■ STATED TASK 1 ■
Quote the records below word for word. Begin at the line that contains "locality: Ceylon, Anniewatte, Kandy, Bank" and continue through the last line of the records, including both ends, and leave out the pictures.

** START OF TEXT SEGMENT **

If you want to gain an alternative view on probability, or convince yourself that probability calculus is a valid theory upon which to base your decisions, this article is for you. You will need basic understanding of formal logic (proposition, and, or, not, imply) the follow the exposition. I won’t explain here how to use the rules of the newly constructed calculus to automate or improve your decisions. Rather, I sketch how such a calculus can be constructed from classical logic. The construction is not complete because my purpose is to show that it can be done and roughly illustrate how.

To be clear: the purpose of this construction is not to provide a mathematically stronger theory of probability. The goal is pedagogical: our construction explains the intuition behind the theory and explains why it can be used successfully in the real world. In a way, it’s about constructing a physical theory rather that mathematical theory, even though the construction is completely rigorous and mathematically justified (by Cox’s theorem).

The following exposition is a summary of the first few chapters of the book Probability theory: the Logic of Science by E. T. Jaynes. In the book, the concepts are introduced slowly and accompanied by a lot of conceptual remarks and insights that make Jaynes’ writing delightful. I strongly encourages you to read this book or at least its preface and introduction.

In his book, Jaynes explains how his construction of probabilities differs from the traditional one:

Our system of probability, however, differs conceptually from that of Kolmogorov in that we do not interpret propositions in terms of sets, but we do interpret probability distribution as carriers of incomplete information. Partly as a result, our system has analytical resources not present at all in the Kolmogorov system.

What does “probability” mean?

Throughout this article, I will use the term probability. Here is how to interpret it: the probability of an hypothesis is a measure of our confidence in it. It is subjective and depends primarily on our information about that hypothesis.

For instance, your confidence that it will rain soon might increase if you see dark clouds in the sky. Using the formalism, the confidence in hypothesis $H_1$ might increase if we learn evidence $E_1$ , which we will note: $p(H_1 \mid E_1) > p(H_1)$ .

To say it again: probabilities quantify our confidence based on the amount of information we have.

This view has a concrete impact on how to use the results of probability theory. Suppose for instance that you draw balls from an urn.

You know that the urn contains $N$ balls, $R$ of which are reds. You draw a ball blindfolded without knowing its color and then look at the color. The probability that the ball you have is red is $R / N$ .

This means that your confidence that the ball will be red is $R / N$ . But this probability assignment is not an assertion of any physical property of the urn or its content; it is a description of your state of knowledge prior to the drawing. Therefore, it is illogical to speak of verifying this probability by performing experiments with the urn. The probability is not an expected frequency.

** END OF TEXT SEGMENT **

■ STATED TASK 2 ■
Print the passage of the probability article above verbatim. Begin at the words "Our system of" and stop after the words "the Kolmogorov system.".

** START OF RAW DATA **

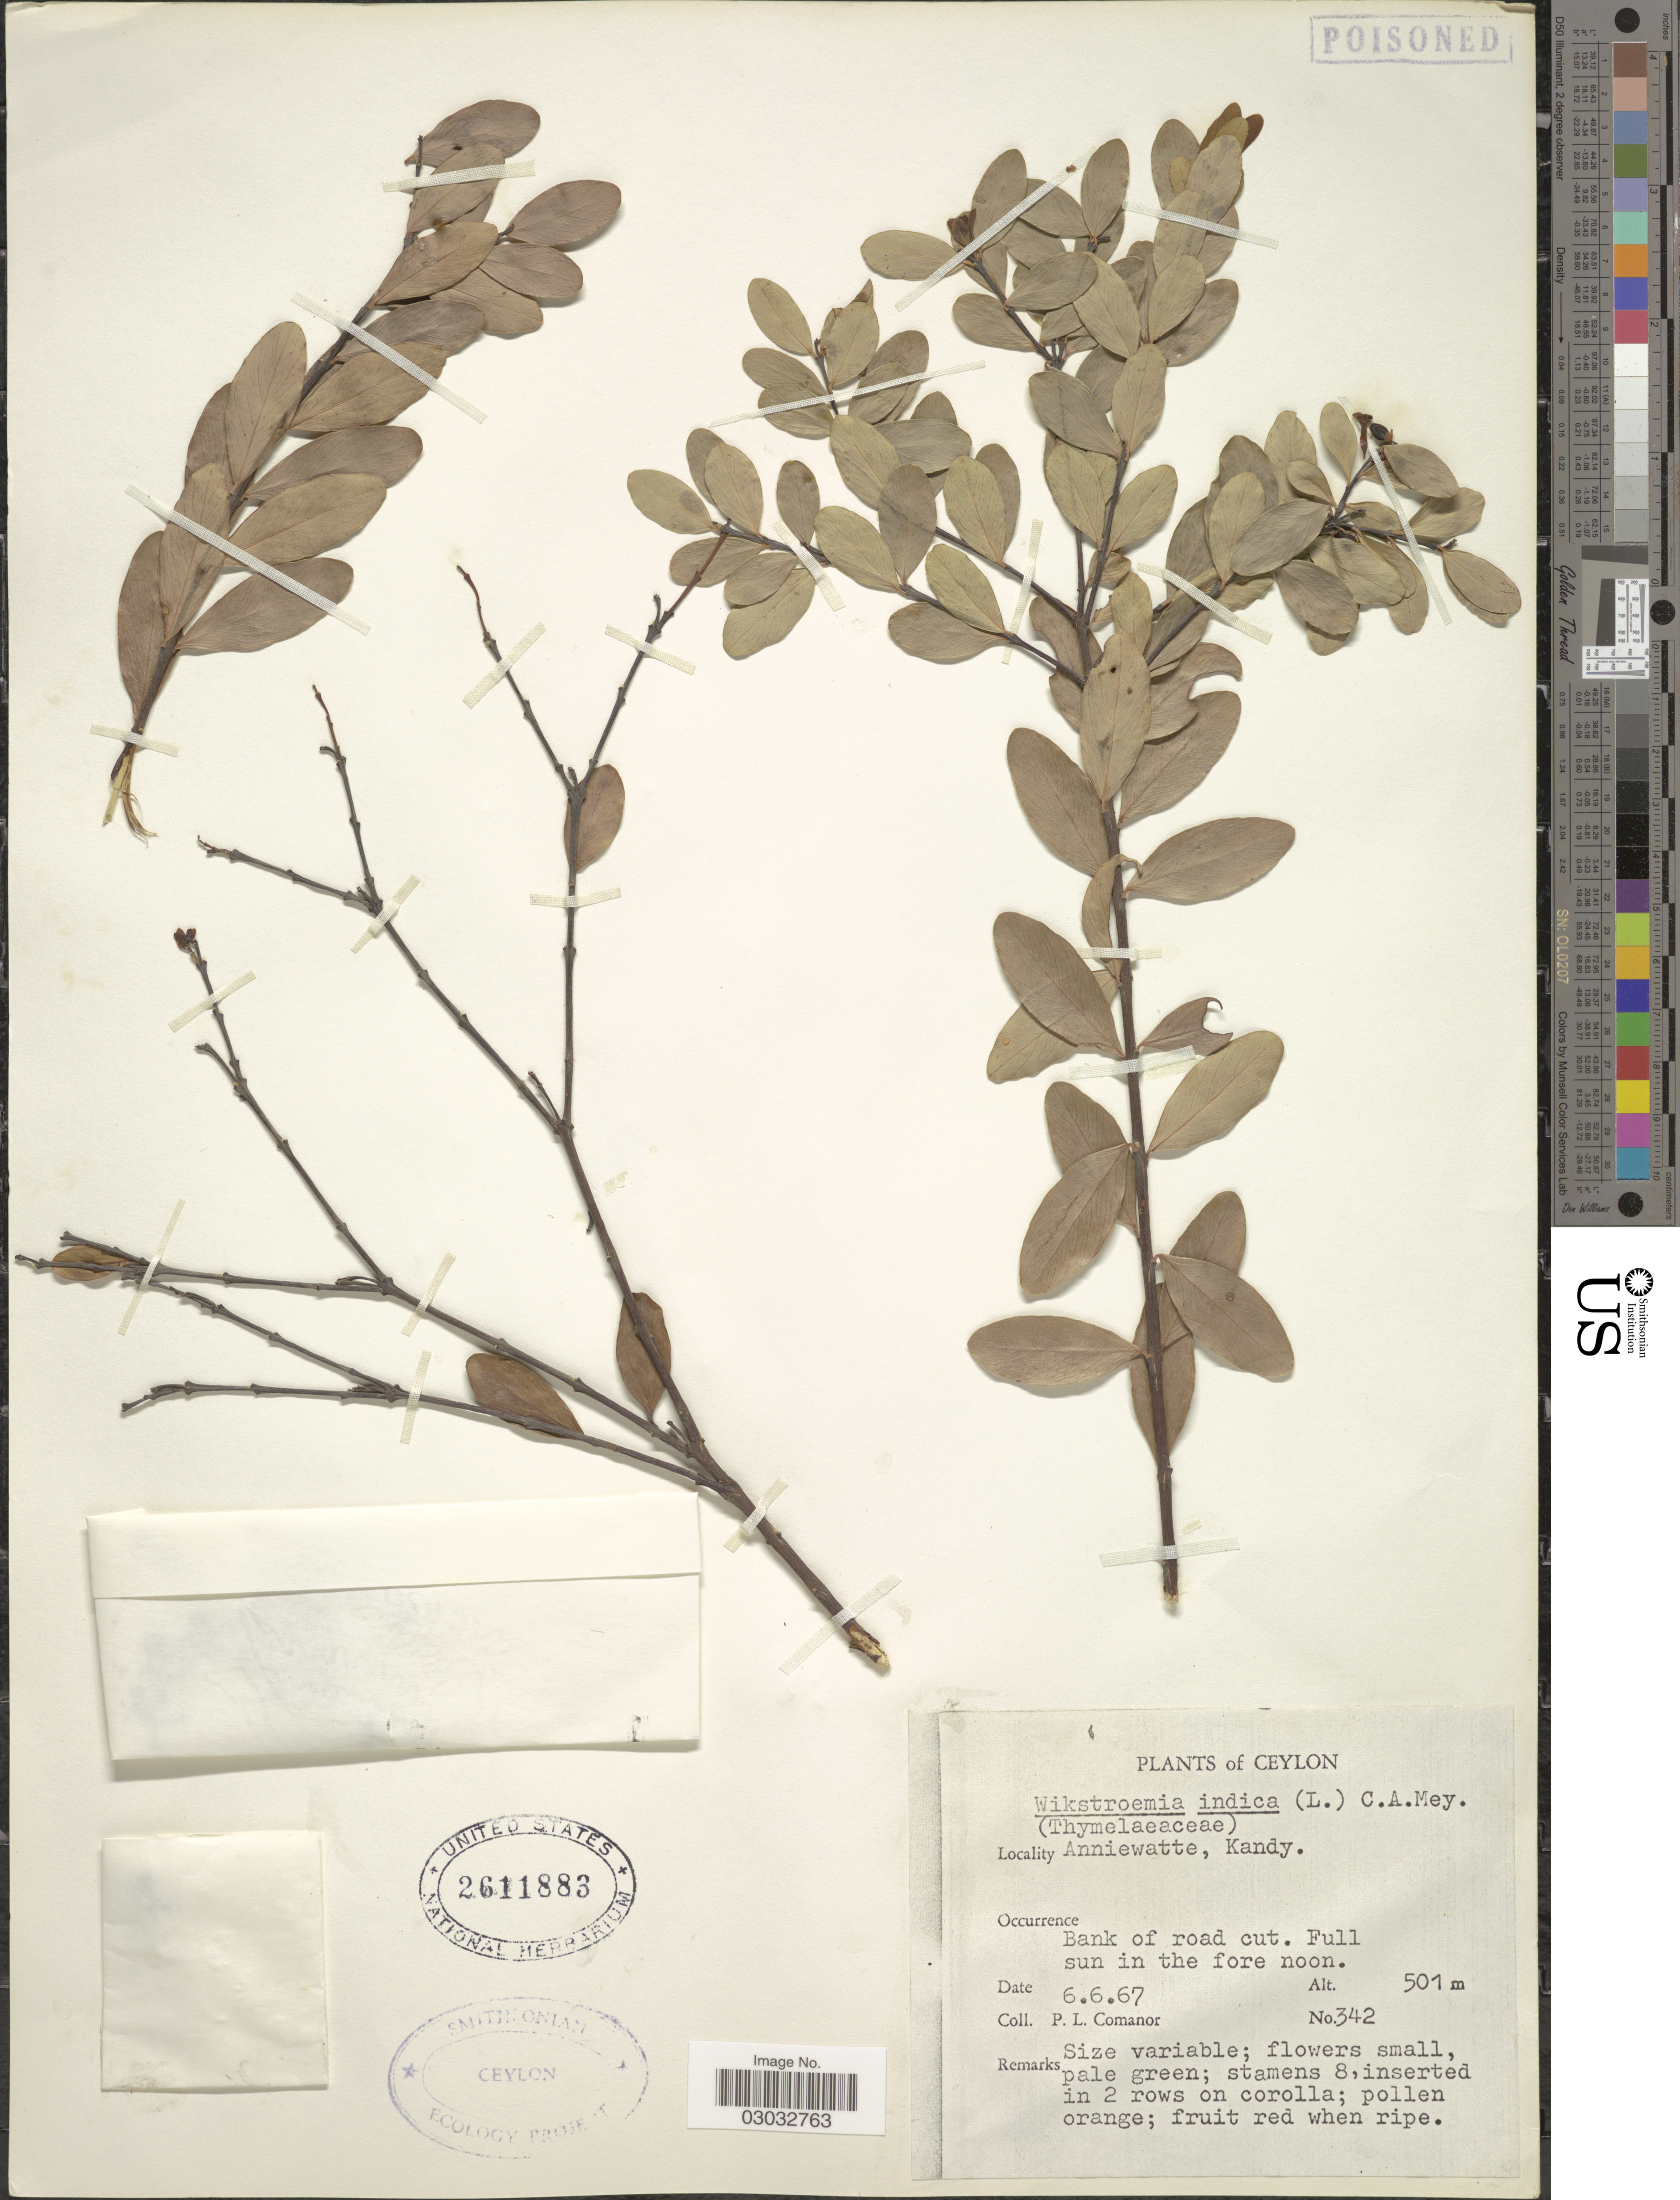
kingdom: Plantae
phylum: Tracheophyta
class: Magnoliopsida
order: Malvales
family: Thymelaeaceae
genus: Wikstroemia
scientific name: Wikstroemia indica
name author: (L.) C.A. Mey.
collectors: P. Comanor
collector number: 342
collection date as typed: Transcribed d/m/y: 6/6/67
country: Sri Lanka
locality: Ceylon, Anniewatte, Kandy, Bank of road cut.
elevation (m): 501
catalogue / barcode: US 2611883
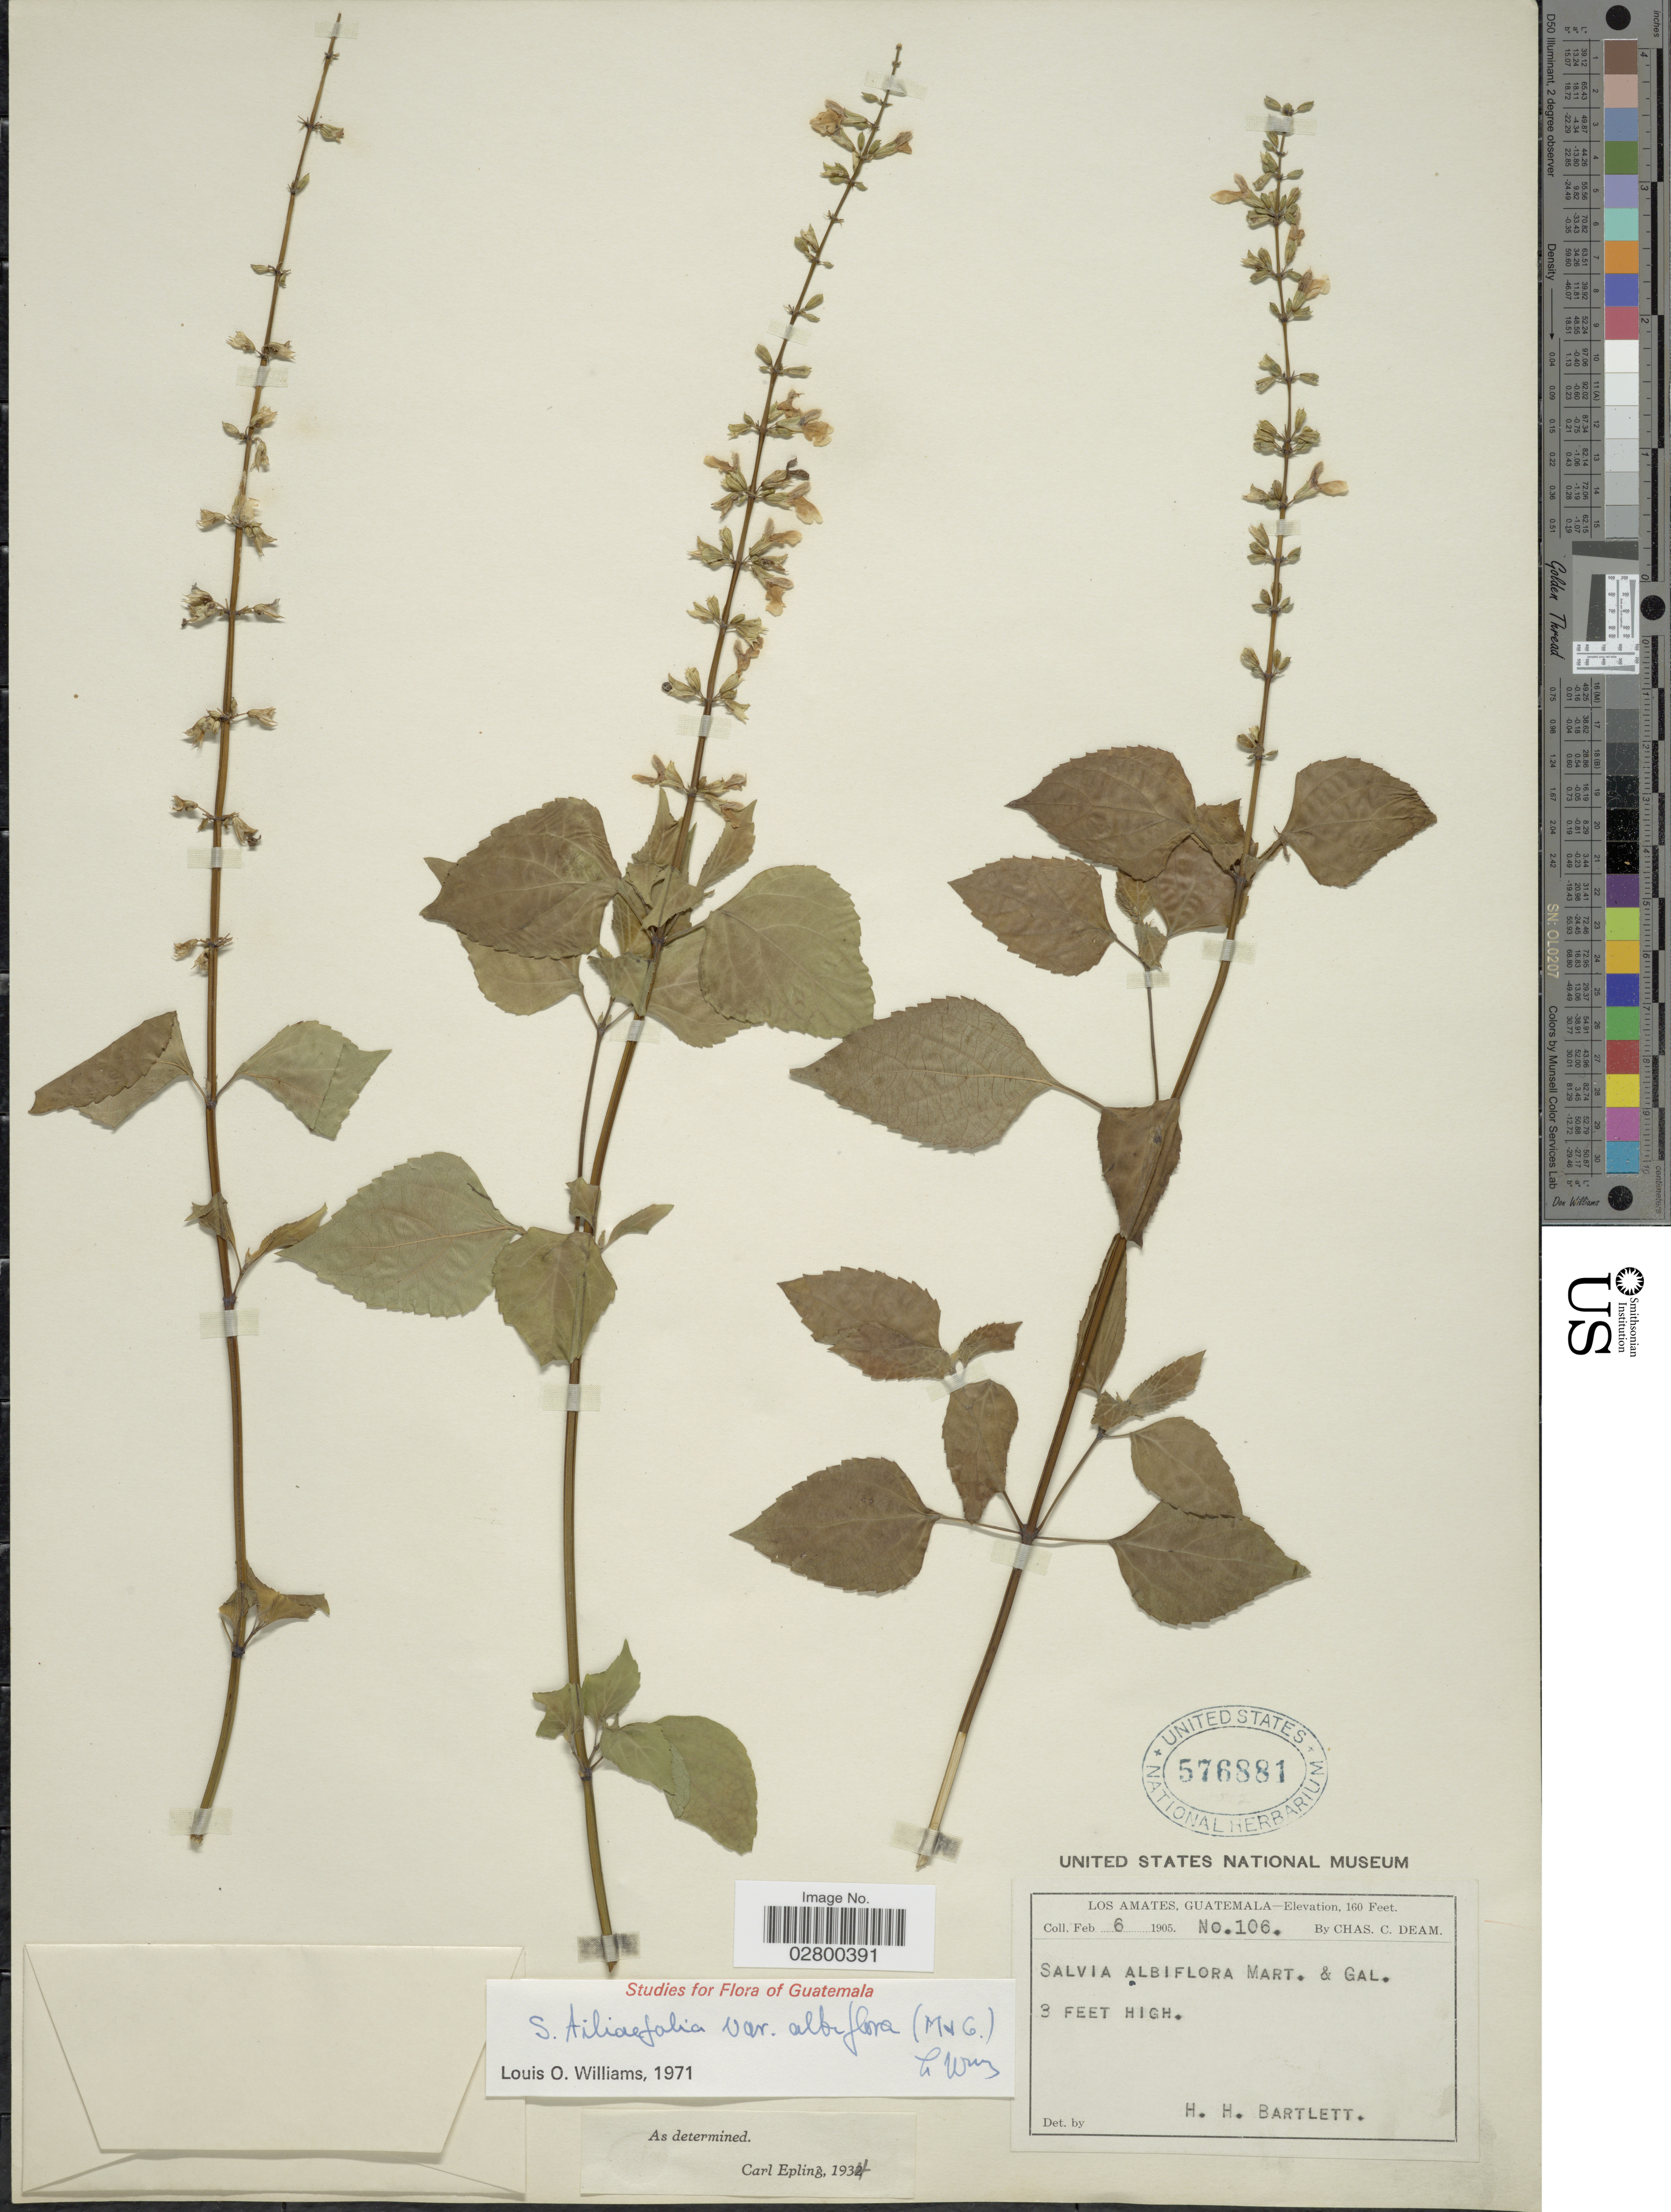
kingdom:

** END OF RAW DATA **

■ EXPECTED OUTPUT 1 ■
locality: Ceylon, Anniewatte, Kandy, Bank of road cut.
elevation (m): 501
catalogue / barcode: US 2611883
kingdom:

■ EXPECTED OUTPUT 2 ■
Our system of probability, however, differs conceptually from that of Kolmogorov in that we do not interpret propositions in terms of sets, but we do interpret probability distribution as carriers of incomplete information. Partly as a result, our system has analytical resources not present at all in the Kolmogorov system.